[Task goal] Each line from the one containing "Identify the document" through the last line of the records below is to be set down exactly; the rest stays out.

[Source data]
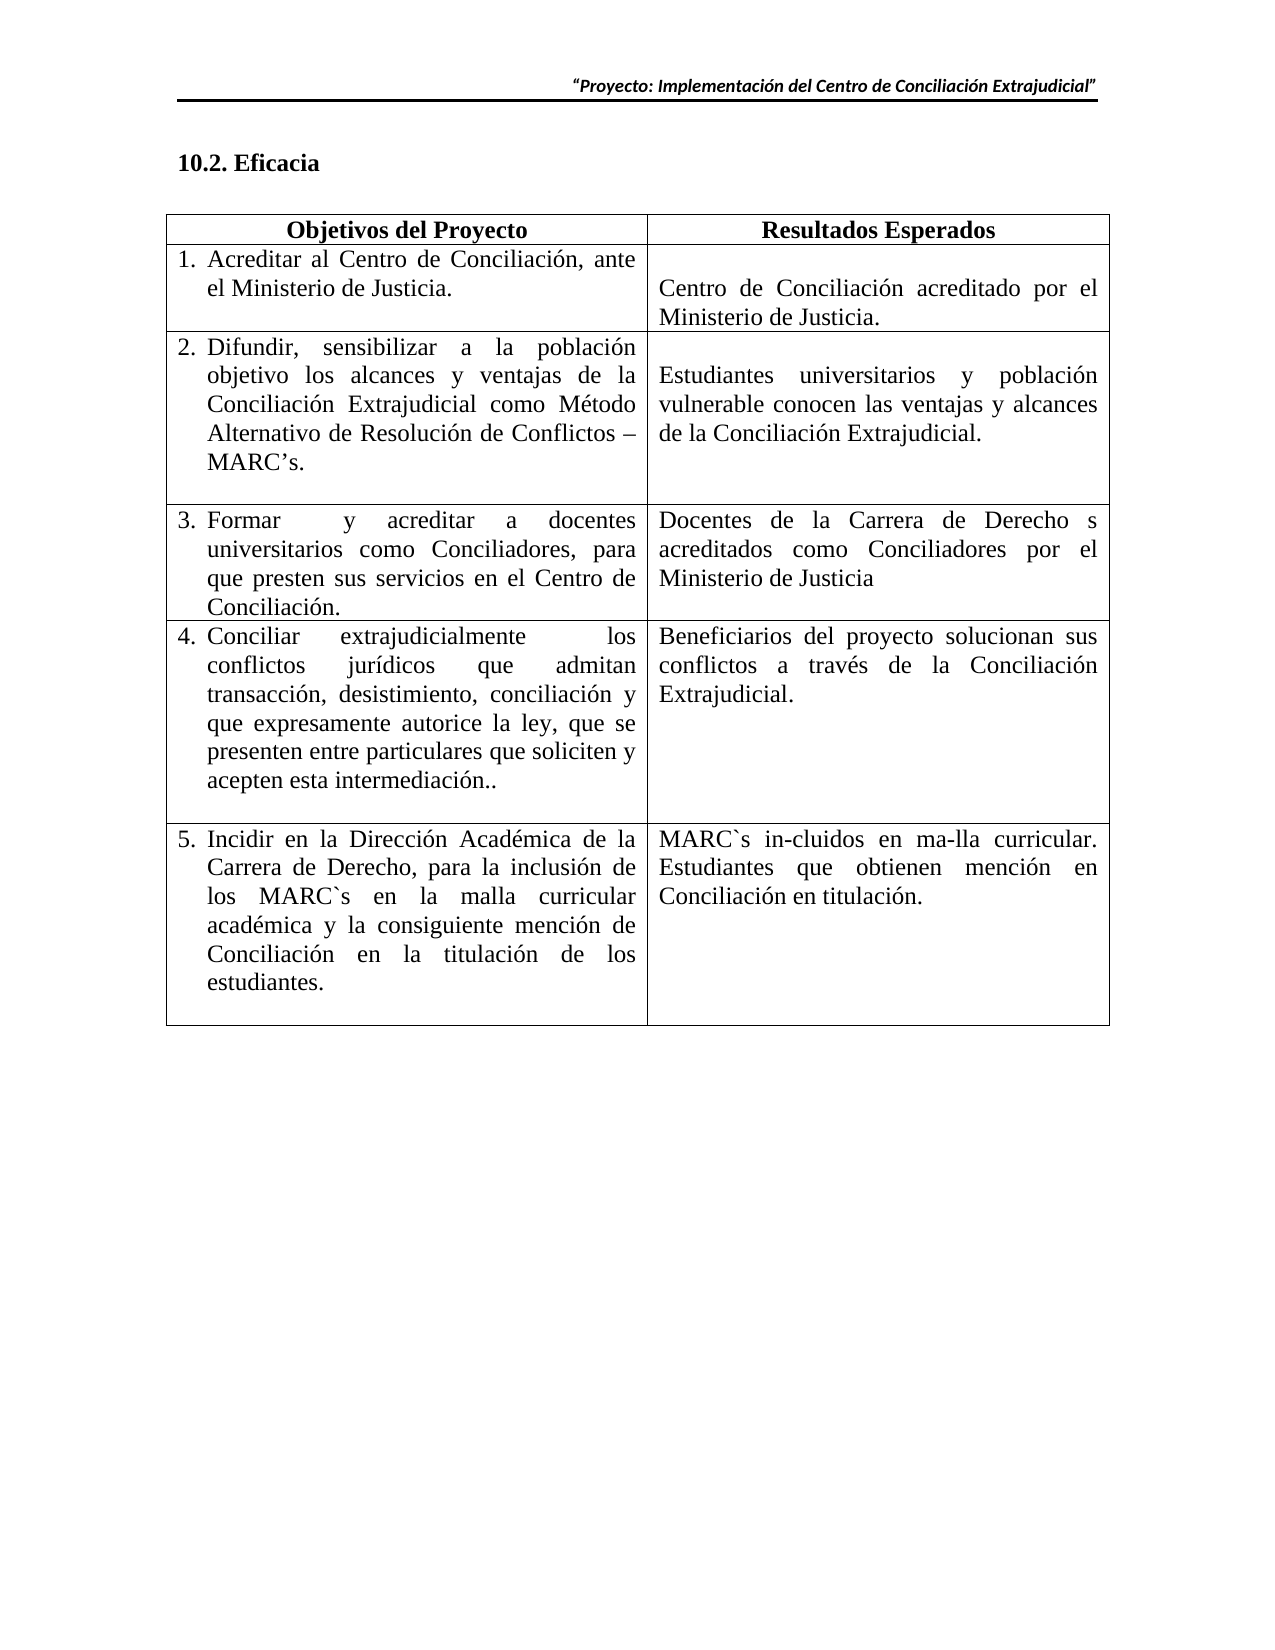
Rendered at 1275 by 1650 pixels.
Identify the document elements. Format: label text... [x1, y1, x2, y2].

table_cell Docentes de la Carrera de Derecho s acreditados como Conciliadores por el Ministerio de Justicia [648, 505, 1109, 620]
table_header Objetivos del Proyecto [167, 215, 647, 243]
table_cell Conciliar extrajudicialmente los conflictos jurídicos que admitan transacción, desistimiento, conciliación y que expresamente autorice la ley, que se presenten entre particulares que soliciten y acepten esta intermediación.. [167, 621, 647, 823]
table_cell Incidir en la Dirección Académica de la Carrera de Derecho, para la inclusión de los MARC`s en la malla curricular académica y la consiguiente mención de Conciliación en la titulación de los estudiantes. [167, 824, 647, 1025]
table_cell Centro de Conciliación acreditado por el Ministerio de Justicia. [648, 245, 1109, 331]
table_cell Estudiantes universitarios y población vulnerable conocen las ventajas y alcances de la Conciliación Extrajudicial. [648, 332, 1109, 504]
table_cell Formar y acreditar a docentes universitarios como Conciliadores, para que presten sus servicios en el Centro de Conciliación. [167, 505, 647, 620]
text 10.2. Eficacia [177, 148, 1098, 176]
table_cell MARC`s in-cluidos en ma-lla curricular. Estudiantes que obtienen mención en Conciliación en titulación. [648, 824, 1109, 1025]
table_cell Acreditar al Centro de Conciliación, ante el Ministerio de Justicia. [167, 245, 647, 331]
table_cell Difundir, sensibilizar a la población objetivo los alcances y ventajas de la Conciliación Extrajudicial como Método Alternativo de Resolución de Conflictos – MARC’s. [167, 332, 647, 504]
table_cell Beneficiarios del proyecto solucionan sus conflictos a través de la Conciliación Extrajudicial. [648, 621, 1109, 823]
table_header Resultados Esperados [648, 215, 1109, 243]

[Result below]
Identify the document elements. Format: label text... [x1, y1, x2, y2].

table_cell Docentes de la Carrera de Derecho s acreditados como Conciliadores por el Ministerio de Justicia [648, 505, 1109, 620]
table_header Objetivos del Proyecto [167, 215, 647, 243]
table_cell Conciliar extrajudicialmente los conflictos jurídicos que admitan transacción, desistimiento, conciliación y que expresamente autorice la ley, que se presenten entre particulares que soliciten y acepten esta intermediación.. [167, 621, 647, 823]
table_cell Incidir en la Dirección Académica de la Carrera de Derecho, para la inclusión de los MARC`s en la malla curricular académica y la consiguiente mención de Conciliación en la titulación de los estudiantes. [167, 824, 647, 1025]
table_cell Centro de Conciliación acreditado por el Ministerio de Justicia. [648, 245, 1109, 331]
table_cell Estudiantes universitarios y población vulnerable conocen las ventajas y alcances de la Conciliación Extrajudicial. [648, 332, 1109, 504]
table_cell Formar y acreditar a docentes universitarios como Conciliadores, para que presten sus servicios en el Centro de Conciliación. [167, 505, 647, 620]
text 10.2. Eficacia [177, 148, 1098, 176]
table_cell MARC`s in-cluidos en ma-lla curricular. Estudiantes que obtienen mención en Conciliación en titulación. [648, 824, 1109, 1025]
table_cell Acreditar al Centro de Conciliación, ante el Ministerio de Justicia. [167, 245, 647, 331]
table_cell Difundir, sensibilizar a la población objetivo los alcances y ventajas de la Conciliación Extrajudicial como Método Alternativo de Resolución de Conflictos – MARC’s. [167, 332, 647, 504]
table_cell Beneficiarios del proyecto solucionan sus conflictos a través de la Conciliación Extrajudicial. [648, 621, 1109, 823]
table_header Resultados Esperados [648, 215, 1109, 243]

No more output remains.